Assignment. Could you lay out every line of text read from all the records below as a JSON list of strings, one string per line, with blank lines skipped and the pictures left out?
Top of Information
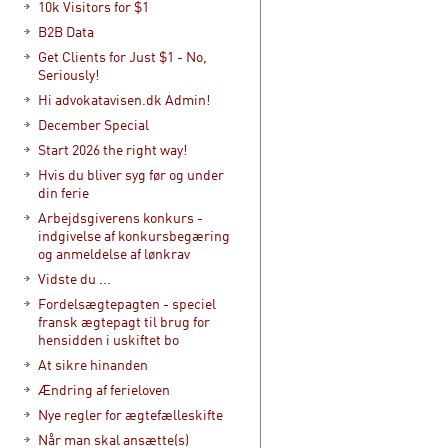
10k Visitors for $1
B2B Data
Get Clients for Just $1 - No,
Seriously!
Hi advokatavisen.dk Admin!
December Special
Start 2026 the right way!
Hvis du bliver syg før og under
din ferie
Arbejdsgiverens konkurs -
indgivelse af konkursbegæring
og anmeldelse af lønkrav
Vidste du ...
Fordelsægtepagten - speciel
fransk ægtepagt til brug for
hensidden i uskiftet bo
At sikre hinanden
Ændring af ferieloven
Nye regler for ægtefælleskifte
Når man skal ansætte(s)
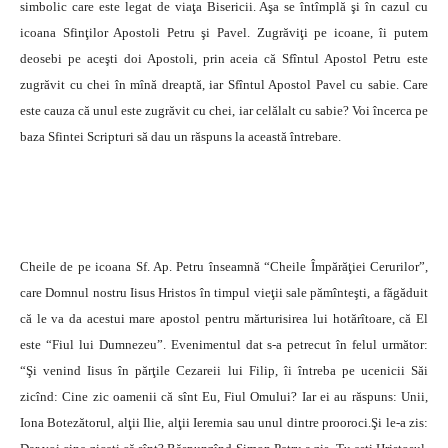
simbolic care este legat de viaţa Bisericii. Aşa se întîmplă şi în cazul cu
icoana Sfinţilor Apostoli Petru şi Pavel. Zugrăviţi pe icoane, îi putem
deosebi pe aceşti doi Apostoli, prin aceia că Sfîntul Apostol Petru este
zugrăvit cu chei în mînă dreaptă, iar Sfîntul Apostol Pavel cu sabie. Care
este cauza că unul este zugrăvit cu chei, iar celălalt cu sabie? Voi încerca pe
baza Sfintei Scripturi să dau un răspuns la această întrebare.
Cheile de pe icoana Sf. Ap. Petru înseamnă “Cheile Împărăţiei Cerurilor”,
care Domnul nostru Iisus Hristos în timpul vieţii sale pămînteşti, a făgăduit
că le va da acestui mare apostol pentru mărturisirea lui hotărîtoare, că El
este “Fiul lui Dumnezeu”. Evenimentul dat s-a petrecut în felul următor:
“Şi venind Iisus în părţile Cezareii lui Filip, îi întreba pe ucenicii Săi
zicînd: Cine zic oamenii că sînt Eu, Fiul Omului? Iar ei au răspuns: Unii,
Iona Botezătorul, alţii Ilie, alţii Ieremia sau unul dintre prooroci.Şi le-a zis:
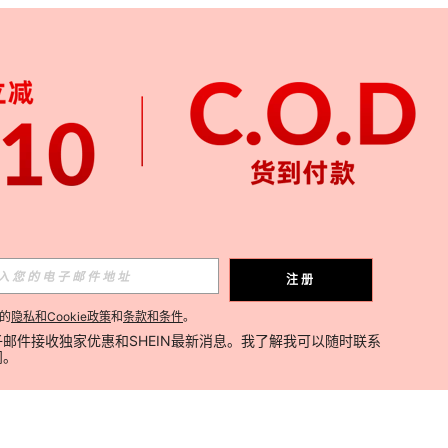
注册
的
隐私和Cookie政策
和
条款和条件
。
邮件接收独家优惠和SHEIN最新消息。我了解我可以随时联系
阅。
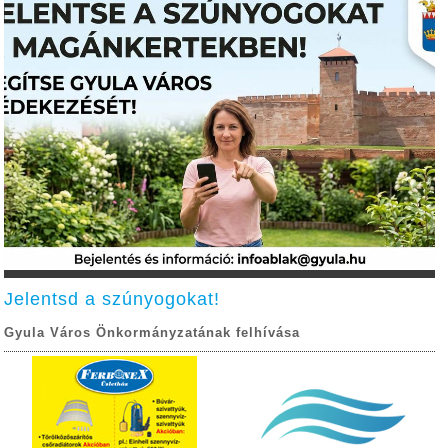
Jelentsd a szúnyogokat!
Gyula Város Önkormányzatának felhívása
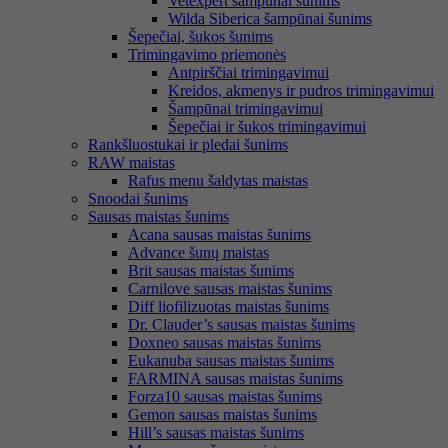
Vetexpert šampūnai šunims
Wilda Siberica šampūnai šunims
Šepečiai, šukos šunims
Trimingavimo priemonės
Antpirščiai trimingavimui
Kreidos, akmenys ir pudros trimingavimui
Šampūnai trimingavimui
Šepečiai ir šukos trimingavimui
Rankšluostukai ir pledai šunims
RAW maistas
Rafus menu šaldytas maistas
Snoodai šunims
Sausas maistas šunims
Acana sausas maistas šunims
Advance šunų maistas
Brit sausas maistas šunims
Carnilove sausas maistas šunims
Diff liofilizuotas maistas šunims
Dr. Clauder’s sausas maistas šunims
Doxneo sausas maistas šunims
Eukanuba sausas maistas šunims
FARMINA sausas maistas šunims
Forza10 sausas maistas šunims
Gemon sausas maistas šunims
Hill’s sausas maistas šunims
Bottom of Information
Answer to this task.
[
  "10k Visitors for $1",
  "B2B Data",
  "Get Clients for Just $1 - No,",
  "Seriously!",
  "Hi advokatavisen.dk Admin!",
  "December Special",
  "Start 2026 the right way!",
  "Hvis du bliver syg før og under",
  "din ferie",
  "Arbejdsgiverens konkurs -",
  "indgivelse af konkursbegæring",
  "og anmeldelse af lønkrav",
  "Vidste du ...",
  "Fordelsægtepagten - speciel",
  "fransk ægtepagt til brug for",
  "hensidden i uskiftet bo",
  "At sikre hinanden",
  "Ændring af ferieloven",
  "Nye regler for ægtefælleskifte",
  "Når man skal ansætte(s)",
  "simbolic care este legat de viaţa Bisericii. Aşa se întîmplă şi în cazul cu",
  "icoana Sfinţilor Apostoli Petru şi Pavel. Zugrăviţi pe icoane, îi putem",
  "deosebi pe aceşti doi Apostoli, prin aceia că Sfîntul Apostol Petru este",
  "zugrăvit cu chei în mînă dreaptă, iar Sfîntul Apostol Pavel cu sabie. Care",
  "este cauza că unul este zugrăvit cu chei, iar celălalt cu sabie? Voi încerca pe",
  "baza Sfintei Scripturi să dau un răspuns la această întrebare.",
  "Cheile de pe icoana Sf. Ap. Petru înseamnă “Cheile Împărăţiei Cerurilor”,",
  "care Domnul nostru Iisus Hristos în timpul vieţii sale pămînteşti, a făgăduit",
  "că le va da acestui mare apostol pentru mărturisirea lui hotărîtoare, că El",
  "este “Fiul lui Dumnezeu”. Evenimentul dat s-a petrecut în felul următor:",
  "“Şi venind Iisus în părţile Cezareii lui Filip, îi întreba pe ucenicii Săi",
  "zicînd: Cine zic oamenii că sînt Eu, Fiul Omului? Iar ei au răspuns: Unii,",
  "Iona Botezătorul, alţii Ilie, alţii Ieremia sau unul dintre prooroci.Şi le-a zis:",
  "注册",
  "的",
  "隐私和Cookie政策",
  "和",
  "条款和条件",
  "。",
  "邮件接收独家优惠和SHEIN最新消息。我了解我可以随时联系",
  "阅。",
  "Jelentsd a szúnyogokat!",
  "Gyula Város Önkormányzatának felhívása",
  "Vetexpert šampūnai šunims",
  "Wilda Siberica šampūnai šunims",
  "Šepečiai, šukos šunims",
  "Trimingavimo priemonės",
  "Antpirščiai trimingavimui",
  "Kreidos, akmenys ir pudros trimingavimui",
  "Šampūnai trimingavimui",
  "Šepečiai ir šukos trimingavimui",
  "Rankšluostukai ir pledai šunims",
  "RAW maistas",
  "Rafus menu šaldytas maistas",
  "Snoodai šunims",
  "Sausas maistas šunims",
  "Acana sausas maistas šunims",
  "Advance šunų maistas",
  "Brit sausas maistas šunims",
  "Carnilove sausas maistas šunims",
  "Diff liofilizuotas maistas šunims",
  "Dr. Clauder’s sausas maistas šunims",
  "Doxneo sausas maistas šunims",
  "Eukanuba sausas maistas šunims",
  "FARMINA sausas maistas šunims",
  "Forza10 sausas maistas šunims",
  "Gemon sausas maistas šunims",
  "Hill’s sausas maistas šunims"
]